EPISODE 51

3 Ways Competitive Intelligence Should Support Product Launches

Adam is joined by Molly Gallaher Boddy, the former Senior Competitive Intelligence Manager at Datto and current Senior Product Marketing Manager at Cloud, who shares her best practices for supporting product teams and product launches with competitive intelligence.

Positioning, Pricing and Packaging

“I think part of CI’s role [is to] push the envelope and test people to be innovative about how they’re thinking about their pricing and packaging model.

Product marketers have a lot on their plates and could use a bit of support — especially with product launches.

That’s why Molly says competitive intelligence pros should strive to be product marketing’s closest allies. A consultant who feeds actionable competitive intel and asks the kinds of questions that unlock new possibilities.

“One of the best places where CI can step in is early on in that launch process with positioning. And your positioning is only as good as what you know about the market.”

Molly’s advice is to pay close attention to your competitor’s positioning and work with product and product marketing to understand what’s happening in the market right now.

The same goes for finding competitive intel on pricing. Figure out how your company’s offerings stack up against your main competitors’ — especially those targeting the same ICP as you.

Then when it comes to packaging, your job is to go beyond what’s already been done and provide insights on how customers want your product packaged.

Get close to the voice of customer by conducting win-loss research, looking through CRM data and review websites.

Throughout her time in competitive intelligence, Molly has learned that support in these three areas is how she can best support product teams.

Be like Molly and take a few things off your product marketers’ plates. They’ll be thankful for it.

battlecard laws

Send Product-Specific Competitive Newsletters

I thought that news was like an intern job and that you shouldn’t perhaps be doing it as you move into those more manager jobs. But what I actually came to realize a few years back is that the news should be the basis for everything else that you’re doing

Some companies think an analyst is the best person to collect and curate intel.

We and Molly beg to differ.

If your goal is to build a strong partnership with your product team, you need to be the one collecting, curating and distributing intel.

That’s because what matters when it comes to intel for product teams is how it’s distilled.

“They need answers to how particular products, ones that are similar to yours, are or are not working out in the market for competitors.”

An additional bonus of sending a competitive intel newsletter through Klue, according to Molly, is that the newsletter always directs back to Klue — Datto’s central source of truth for competitive intel.

When readers begin to understand that their compete platform holds the answers to many of the questions they have, it helps scale the entire compete program.

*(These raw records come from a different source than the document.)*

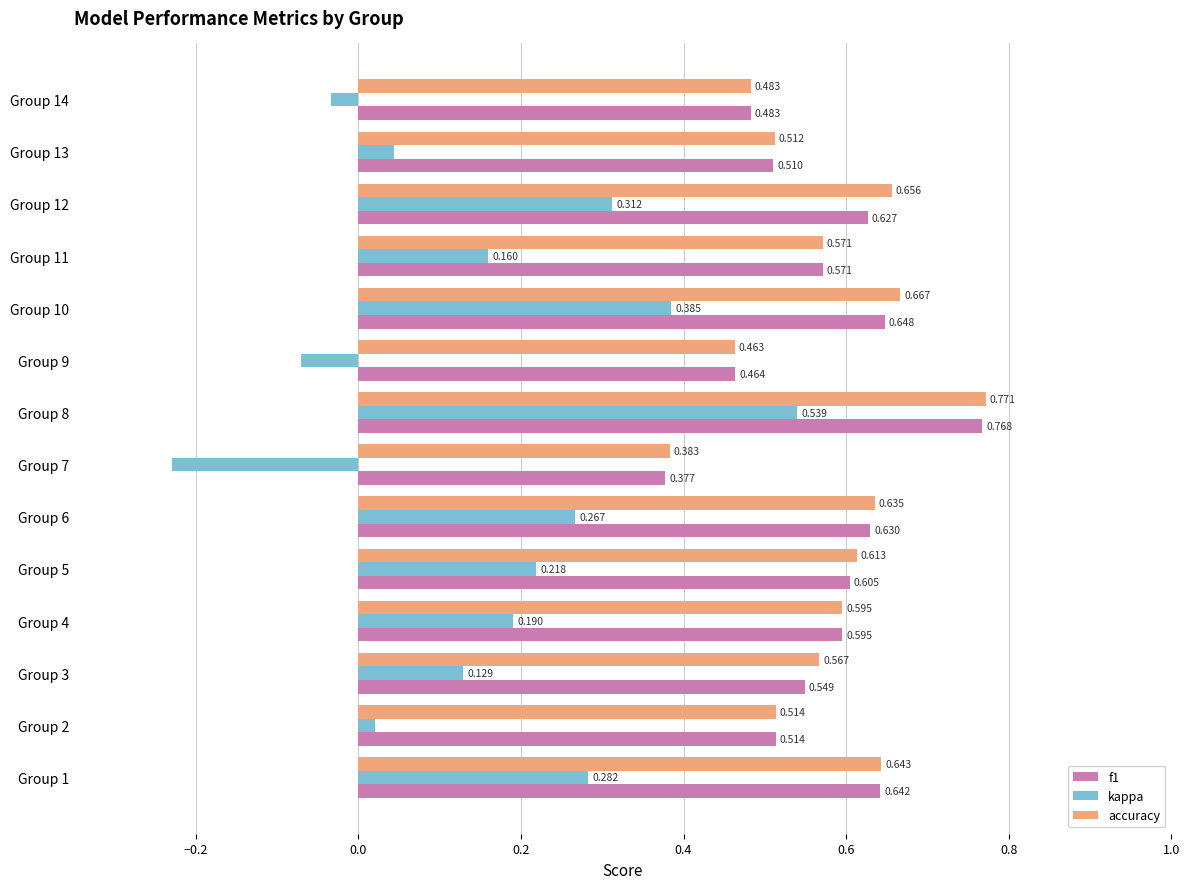

Which label corresponds to the smallest value in the chart?

Group 7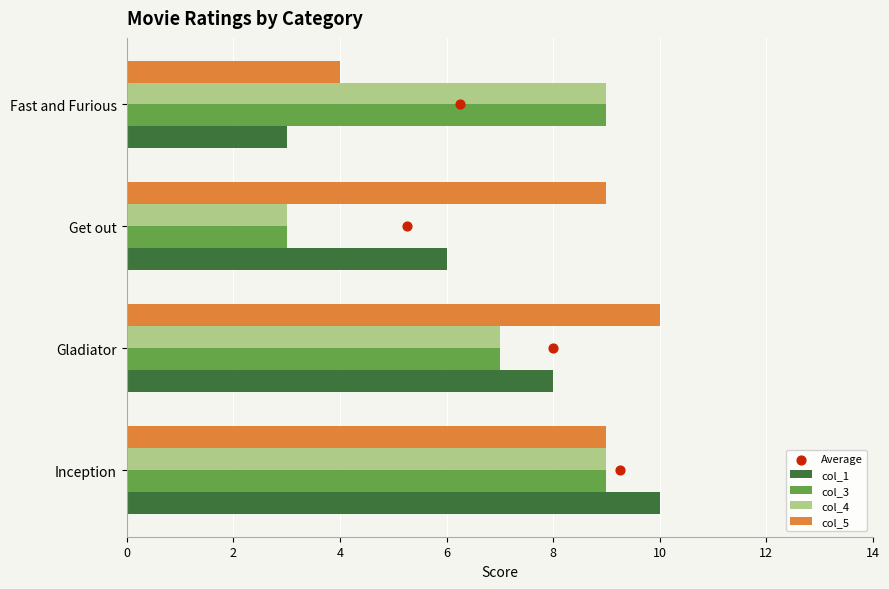

What are all the series names shown in the legend?

col_1, col_3, col_4, col_5, Average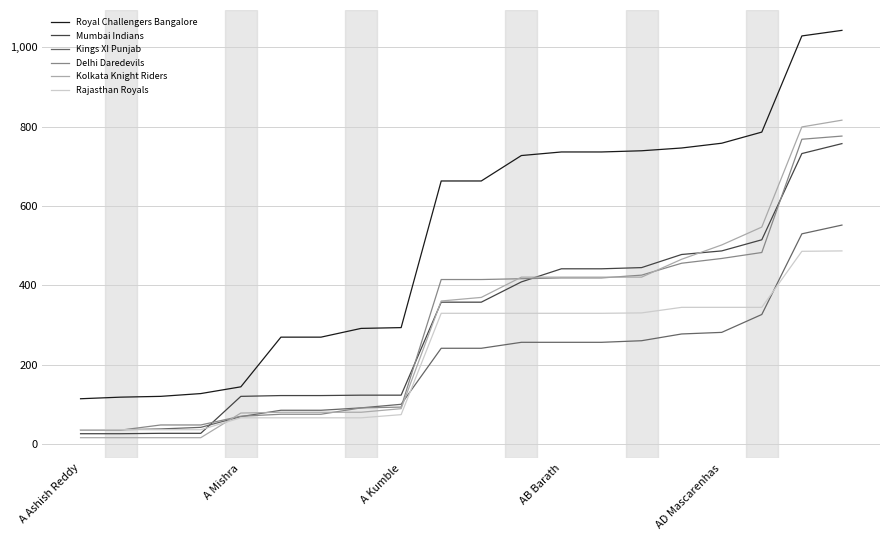

True or false: Royal Challengers Bangalore and Kings XI Punjab intersect in this chart.

False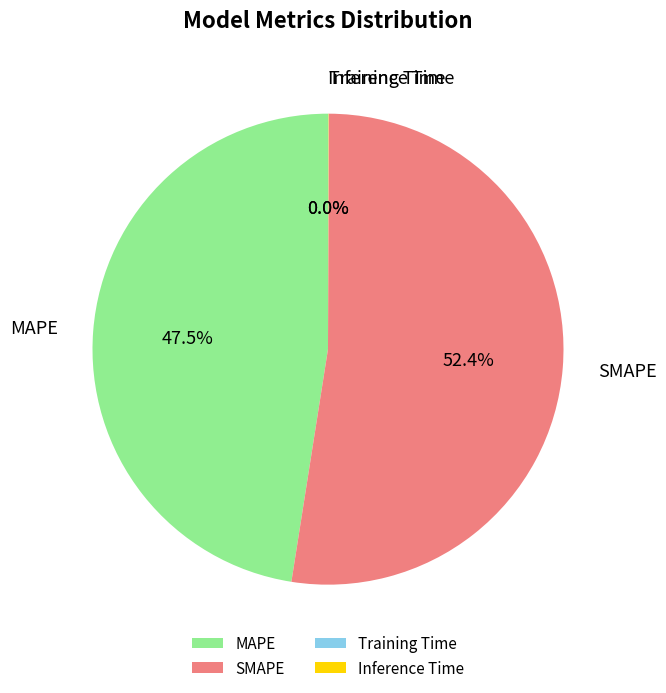

Which slice is the largest?

SMAPE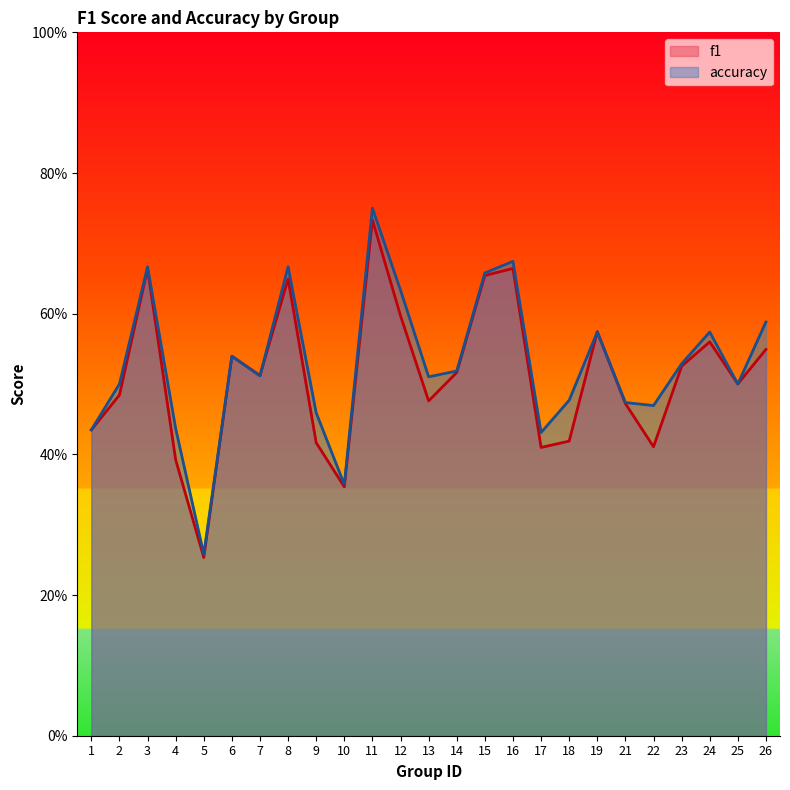

Which series has the largest total across all categories?

accuracy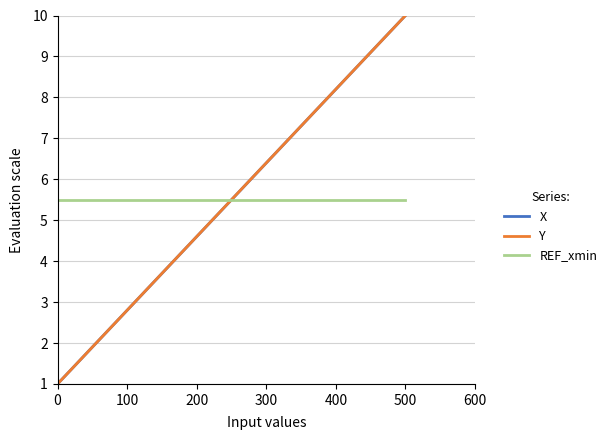

List the series in order of their overall mean, lowest first.

X, REF_xmin, Y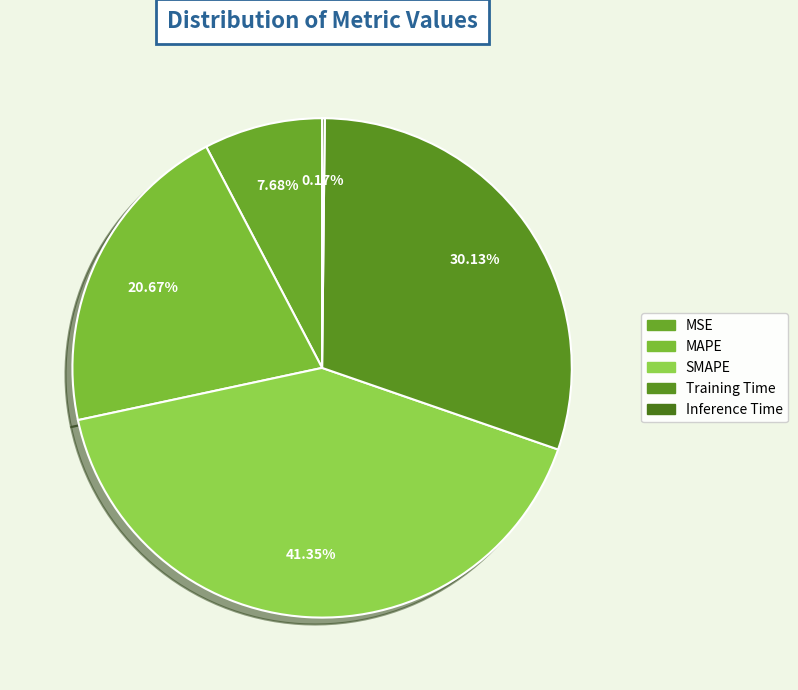

To the nearest percent, what is the difference between the MSE and MAPE slice percentages?

13%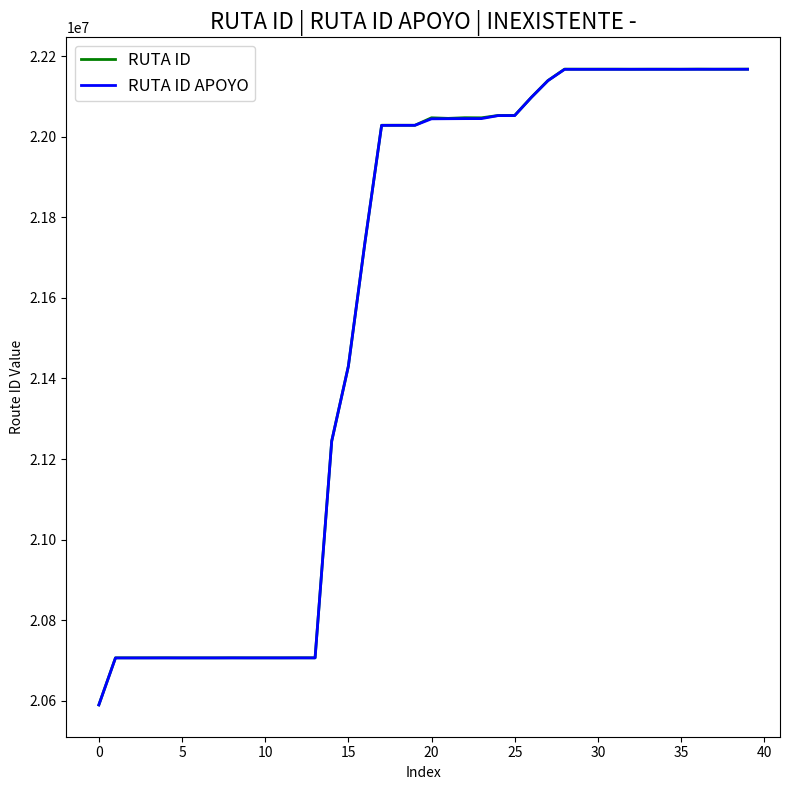

Which series has the widest spread of values?

RUTA ID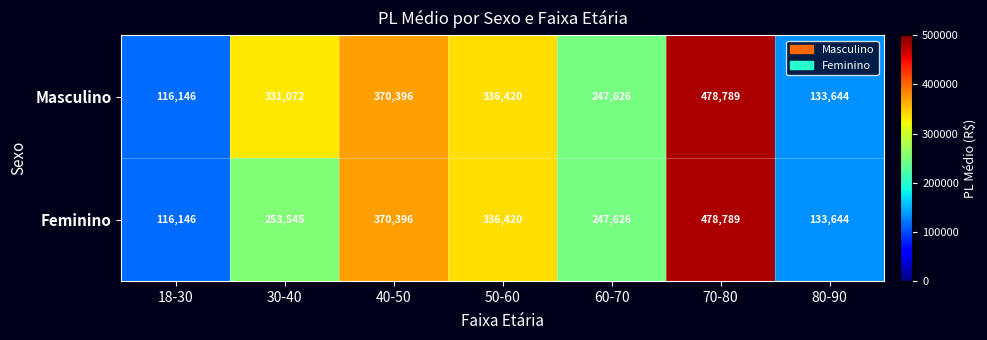

How many data points does each series have?

7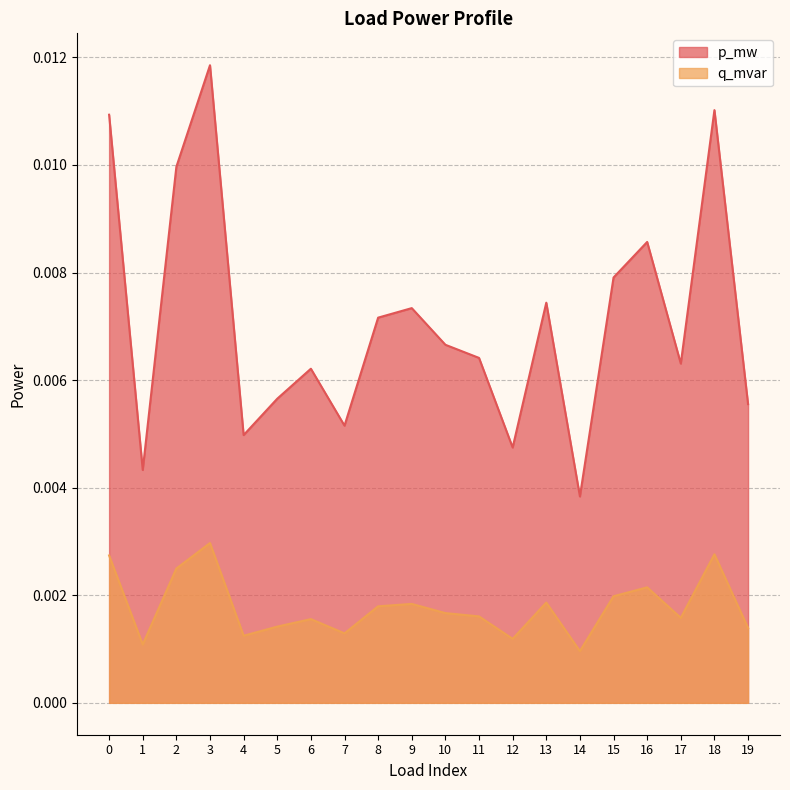

Between 15 and 19, which series saw the biggest shift?

p_mw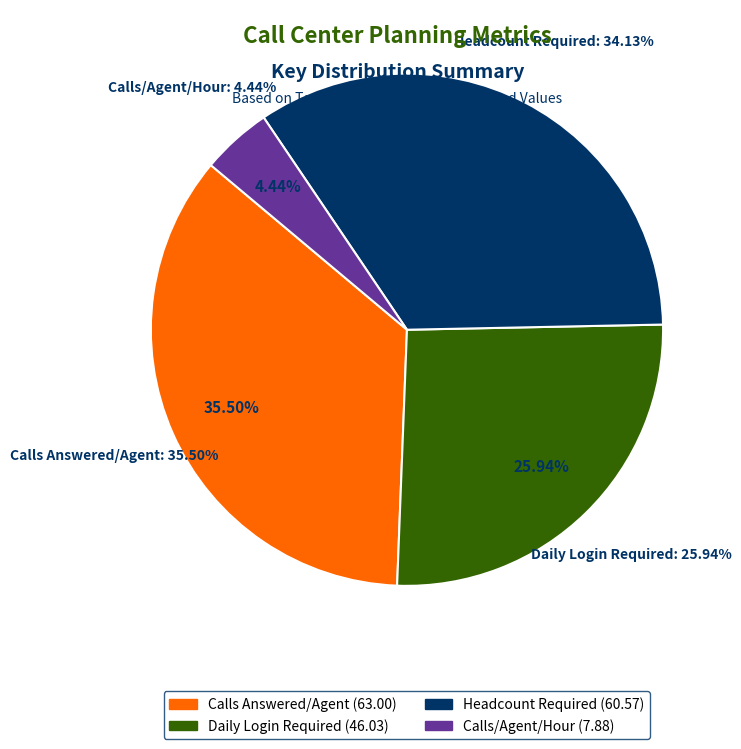

Approximately how many times larger is the value at Daily Login Required compared to Calls/Agent/Hour?

5.8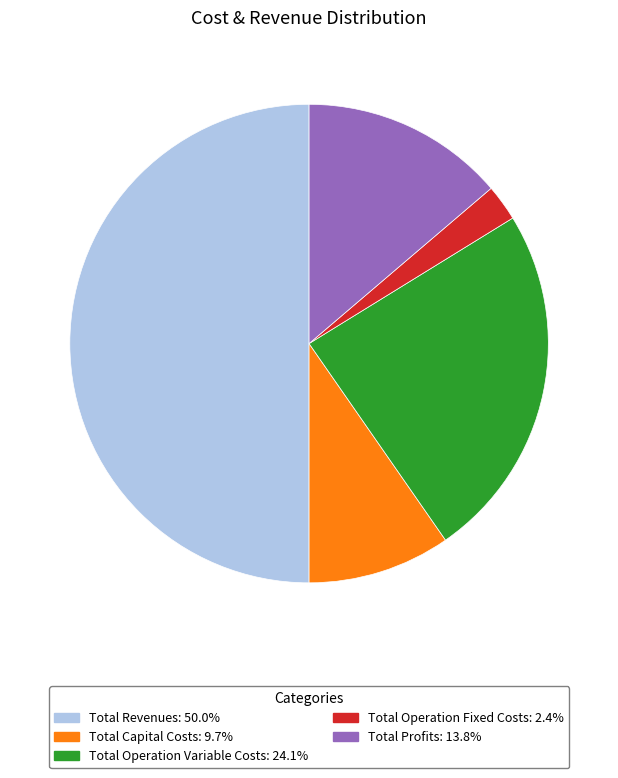

What is the largest slice in the pie chart?

Total Revenues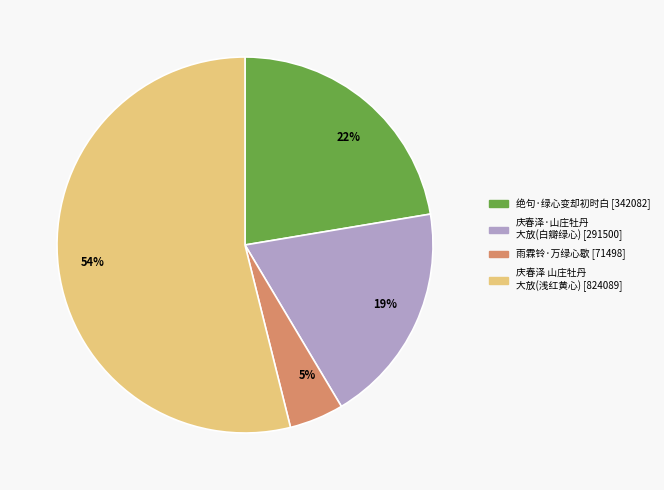

To the nearest percent, what is the average slice percentage?

25%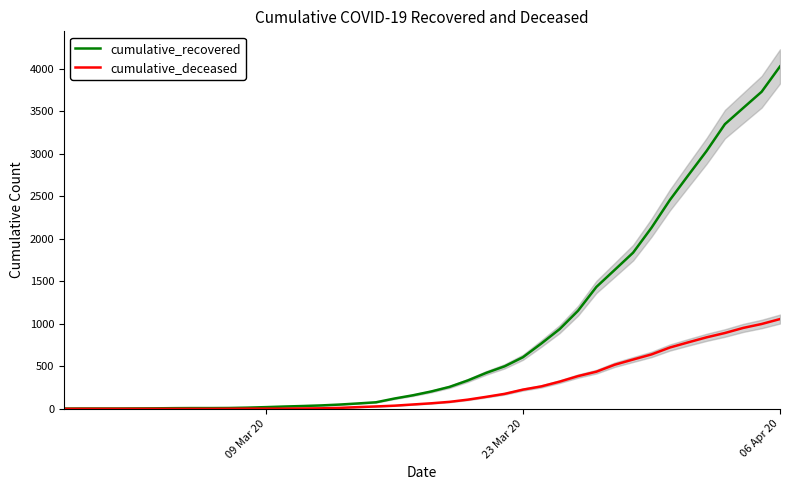

At which label does cumulative_recovered reach its peak?

06 Apr 20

Self-serve equals scalability.

Listen to Staff how Staffbase’s Nick Larson builds his highly successful internal competitive intelligence newsletter.

Build Product-Specific battlecards

“Great product teams, they really want to know what everybody else is doing in a deep feature-specific kind of way.”

Battlecard content for your product team can be a lot different than your sales team.

Where reps are looking for in-the-moment tactical advice, your product team needs a broader view of the competitive landscape.

So Molly believes competitive intelligence teams should put an emphasis on feature comparison charts for their product-specific battlecards.

Thanks to a well-fleshed-out process leveraging third-party analysts, Molly’s battlecard content is properly-sourced and provides a 360° view of the competitive landscape.

What’s more, Molly likes to define for her product team which features are true differentiators and which are table stakes.

This helps hedge against product managers’ tendencies to build the “perfect” product at the expense of a really good one.

“At the end of the day, you have to understand what is necessary in an MVP (minimum viable product) and then later on in a more mature product to actually play in the market.”

Molly says there’s no one secret to her team’s success in building great product-specific battlecards.

But if there is one, it’s in curating content that is feature-specific.